Sunday 3 January 2010

Review: Battle for Haditha dir Nick Broomfield (2007)

I was pleasantly surprised that this fictionalised reconstruction of events that actually took place on 19 November 2005 was as good as it is. Comparisons with films like Blackhawk Down are inevitable, and Battle for Haditha survives them well.

The film uses the real events - when 24 Iraqi civilians were killed by Marines - and adds plenty to show how the insurgency works. It works, it seems, because of greed. At one point the older insurgent tells his young accomplice that, when he left the Iraqi army, he was paid $50. When the two arrive at the base of the 'foreigners' to pick up their improvised explosive device (IED), they get $500 immediately with the promise of another $500 if the attack is successful.

The older guy is an unemployed family man and the young guy works in an electronics store.

With the bomb in their truck, they pass through a US checkpoint and then get to work with picks and shovels, burying their deadly cargo. Neighbours see the work underway and complain among themselves - some even leave the area - but there is no thought of reporting it to authorities.

We get to know these neighbours, including a young woman and her husband. The woman will be one of the few to survive.

Corporal Ramirez (pic) is a two-term soldier who takes charge when the explosion goes off. He's been having bad dreams and resents the military for their treatment of him and his like.

Once the bomb has been planted, it is a waiting game. The two insurgents sit on an old couch on top of a nearby house with a gun, a video camera, and the mobile phone that will be used to detonate the IED. Finally, the convoy of Americans passes by on the right side of the road and they strike.

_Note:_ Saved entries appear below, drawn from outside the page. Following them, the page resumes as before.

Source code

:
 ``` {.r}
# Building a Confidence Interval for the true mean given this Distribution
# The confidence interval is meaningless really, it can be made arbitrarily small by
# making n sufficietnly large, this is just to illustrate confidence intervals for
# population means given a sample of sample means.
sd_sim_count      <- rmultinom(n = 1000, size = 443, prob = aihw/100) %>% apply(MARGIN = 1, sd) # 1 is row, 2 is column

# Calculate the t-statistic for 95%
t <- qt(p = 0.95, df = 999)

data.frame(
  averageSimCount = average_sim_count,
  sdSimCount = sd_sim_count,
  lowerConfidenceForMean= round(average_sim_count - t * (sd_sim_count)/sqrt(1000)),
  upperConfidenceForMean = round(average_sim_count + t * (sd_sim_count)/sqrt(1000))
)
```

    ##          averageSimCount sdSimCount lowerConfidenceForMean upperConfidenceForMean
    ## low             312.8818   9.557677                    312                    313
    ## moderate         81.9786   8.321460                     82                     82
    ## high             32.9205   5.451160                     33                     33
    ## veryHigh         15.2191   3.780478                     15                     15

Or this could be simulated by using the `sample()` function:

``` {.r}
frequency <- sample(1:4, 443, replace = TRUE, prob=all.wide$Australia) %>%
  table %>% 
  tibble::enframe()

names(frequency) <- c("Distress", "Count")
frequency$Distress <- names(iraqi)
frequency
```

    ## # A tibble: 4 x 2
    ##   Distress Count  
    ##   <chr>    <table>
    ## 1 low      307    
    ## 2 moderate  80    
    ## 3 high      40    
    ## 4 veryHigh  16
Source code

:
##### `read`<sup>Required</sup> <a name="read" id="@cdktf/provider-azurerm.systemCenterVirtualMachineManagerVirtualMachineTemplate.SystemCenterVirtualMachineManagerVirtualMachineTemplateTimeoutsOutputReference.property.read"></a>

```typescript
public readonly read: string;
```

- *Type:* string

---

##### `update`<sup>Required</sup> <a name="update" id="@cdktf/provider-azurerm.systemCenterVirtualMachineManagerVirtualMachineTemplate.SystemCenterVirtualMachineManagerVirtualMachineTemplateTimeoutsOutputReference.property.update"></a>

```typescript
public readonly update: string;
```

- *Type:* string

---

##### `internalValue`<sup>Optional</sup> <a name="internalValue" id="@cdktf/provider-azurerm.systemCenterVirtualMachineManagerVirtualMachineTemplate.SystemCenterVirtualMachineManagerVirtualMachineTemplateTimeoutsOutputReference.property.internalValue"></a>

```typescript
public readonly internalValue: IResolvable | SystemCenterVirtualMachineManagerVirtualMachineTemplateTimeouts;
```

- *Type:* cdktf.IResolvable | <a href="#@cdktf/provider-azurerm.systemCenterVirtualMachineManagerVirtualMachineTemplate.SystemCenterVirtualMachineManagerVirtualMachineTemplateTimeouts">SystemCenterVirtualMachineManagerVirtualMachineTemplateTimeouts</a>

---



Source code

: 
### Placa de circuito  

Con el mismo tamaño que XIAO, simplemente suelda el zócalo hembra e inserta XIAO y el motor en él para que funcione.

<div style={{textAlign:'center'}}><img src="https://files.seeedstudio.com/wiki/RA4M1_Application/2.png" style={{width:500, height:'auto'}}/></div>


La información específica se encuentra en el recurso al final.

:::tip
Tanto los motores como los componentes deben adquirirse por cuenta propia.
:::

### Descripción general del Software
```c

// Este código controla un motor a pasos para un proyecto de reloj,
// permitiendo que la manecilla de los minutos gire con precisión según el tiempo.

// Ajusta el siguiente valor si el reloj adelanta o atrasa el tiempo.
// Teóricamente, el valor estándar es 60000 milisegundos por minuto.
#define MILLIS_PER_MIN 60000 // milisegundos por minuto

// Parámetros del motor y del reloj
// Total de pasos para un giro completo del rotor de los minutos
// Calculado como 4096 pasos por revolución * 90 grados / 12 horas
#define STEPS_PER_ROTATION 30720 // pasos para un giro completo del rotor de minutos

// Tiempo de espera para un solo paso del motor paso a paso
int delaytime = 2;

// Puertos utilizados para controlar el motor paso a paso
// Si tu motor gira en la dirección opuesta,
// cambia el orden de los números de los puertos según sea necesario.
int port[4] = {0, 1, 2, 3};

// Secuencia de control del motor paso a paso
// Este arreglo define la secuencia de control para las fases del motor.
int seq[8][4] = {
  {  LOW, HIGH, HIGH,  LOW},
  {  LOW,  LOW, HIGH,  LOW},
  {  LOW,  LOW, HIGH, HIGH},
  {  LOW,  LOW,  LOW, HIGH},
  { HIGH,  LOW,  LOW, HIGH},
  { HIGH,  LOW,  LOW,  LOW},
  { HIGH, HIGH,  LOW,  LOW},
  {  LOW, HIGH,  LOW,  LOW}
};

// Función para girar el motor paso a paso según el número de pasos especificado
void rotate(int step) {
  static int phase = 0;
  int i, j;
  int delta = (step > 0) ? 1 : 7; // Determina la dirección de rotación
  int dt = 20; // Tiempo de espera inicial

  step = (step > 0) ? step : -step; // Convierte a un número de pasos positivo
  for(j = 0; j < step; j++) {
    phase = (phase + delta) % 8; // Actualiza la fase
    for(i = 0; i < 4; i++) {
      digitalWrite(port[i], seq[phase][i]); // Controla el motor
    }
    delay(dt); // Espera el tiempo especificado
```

A soldier is killed instantly and others are wounded. Ramirez goes into action. Accompanied by a posse of Marines, he heads across the gulley by the road. They break down doors, shoot indiscriminately before asking any questions - there's no translator anyway - and set off grenades. It's a bloodbath.

The film shows how stress and desperation combine with money from overseas to destroy lives in Iraq. Talk of 'democracy' and 'freedom' that comes from the lips of some of the Marines at the beginning of the film sounds childish and uninformed. The movie has done its job well.